> _Exercise directions_: In the text on cryptocurrency taxation, what happens to the blockchain during a hard fork when users cannot agree on the changes?

> _Document excerpt_:
---+---
The Taxation of Cryptocurrency

Because of cryptocurrency, the words fork and airdrop have new definitions. The IRS has issued minimal guidance to date on the tax consequences of many types of cryptocurrency transactions. Before discussing further, it is important to understand some of the new terms related to cryptocurrency.

A soft fork is like a software upgrade for a currency's blockchain, bringing it new functionality. During a soft fork users agree on new changes to the blockchain itself, so it does not split into a new cryptocurrency. When the change happens, the upgraded blockchain carries on chronologically from the same chain.

A hard fork is like a soft fork in that it is an upgrade, but the users do not agree on the changes being made and/or the changes are significant. When all users cannot agree on the changes, the blockchain cannot continue from the previous chain. In this case, the blockchain splits in two - the original and an updated version that implements the change in an entirely new cryptocurrency.

An airdrop is often used as a marketing tool that involves sending coins or tokens to wallet addresses in order to promote awareness of a new currency.

It is not surprising that the IRS is concerned about potential underreporting of cryptocurrency transactions and is looking to add regulation. There is a relatively new question on page 1 of the Form 1040 asking about a taxpayer’s cryptocurrency activity for the year. All major exchanges that transact in cryptocurrency now report transactions to the IRS and are sending 1099s to customers for tax return reporting. However, even if a 1099 is not received, a transaction may still be taxable. The IRS will likely find out about any cryptocurrency transactions, and they have won cases forcing cryptocurrency platforms such as Coinbase, Kraken and Poloniex to share customer data with the IRS.
---+---
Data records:
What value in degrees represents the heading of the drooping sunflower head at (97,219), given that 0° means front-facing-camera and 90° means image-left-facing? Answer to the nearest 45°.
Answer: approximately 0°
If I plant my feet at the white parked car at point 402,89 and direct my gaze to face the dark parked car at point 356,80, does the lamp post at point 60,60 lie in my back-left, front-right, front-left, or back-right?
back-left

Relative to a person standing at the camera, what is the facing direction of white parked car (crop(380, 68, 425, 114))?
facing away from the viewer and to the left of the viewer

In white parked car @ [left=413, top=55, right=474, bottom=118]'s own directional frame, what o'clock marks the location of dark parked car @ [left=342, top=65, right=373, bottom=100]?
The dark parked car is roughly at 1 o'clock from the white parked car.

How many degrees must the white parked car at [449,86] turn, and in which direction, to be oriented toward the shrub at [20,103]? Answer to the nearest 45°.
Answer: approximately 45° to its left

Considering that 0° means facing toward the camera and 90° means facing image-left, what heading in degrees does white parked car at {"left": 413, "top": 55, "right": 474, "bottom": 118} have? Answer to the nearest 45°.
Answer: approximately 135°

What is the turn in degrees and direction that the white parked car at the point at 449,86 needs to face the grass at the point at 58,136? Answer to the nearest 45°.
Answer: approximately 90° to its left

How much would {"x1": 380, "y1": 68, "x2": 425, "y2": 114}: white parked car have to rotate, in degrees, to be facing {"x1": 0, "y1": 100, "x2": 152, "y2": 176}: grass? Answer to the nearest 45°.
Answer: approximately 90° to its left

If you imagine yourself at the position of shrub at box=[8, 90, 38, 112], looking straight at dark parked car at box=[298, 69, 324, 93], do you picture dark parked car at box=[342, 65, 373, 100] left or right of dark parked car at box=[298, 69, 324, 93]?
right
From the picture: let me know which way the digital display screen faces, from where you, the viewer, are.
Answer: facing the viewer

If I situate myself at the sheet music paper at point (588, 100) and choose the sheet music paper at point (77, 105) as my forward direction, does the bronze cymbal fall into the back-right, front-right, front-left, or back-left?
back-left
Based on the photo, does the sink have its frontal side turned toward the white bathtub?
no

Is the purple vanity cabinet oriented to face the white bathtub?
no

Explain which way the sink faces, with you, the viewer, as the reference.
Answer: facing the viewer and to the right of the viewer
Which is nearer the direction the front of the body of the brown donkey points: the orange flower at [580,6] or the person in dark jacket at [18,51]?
---+---
> _Solution for this problem_: The blockchain splits in two: the original and an updated version that implements the change as an entirely new cryptocurrency.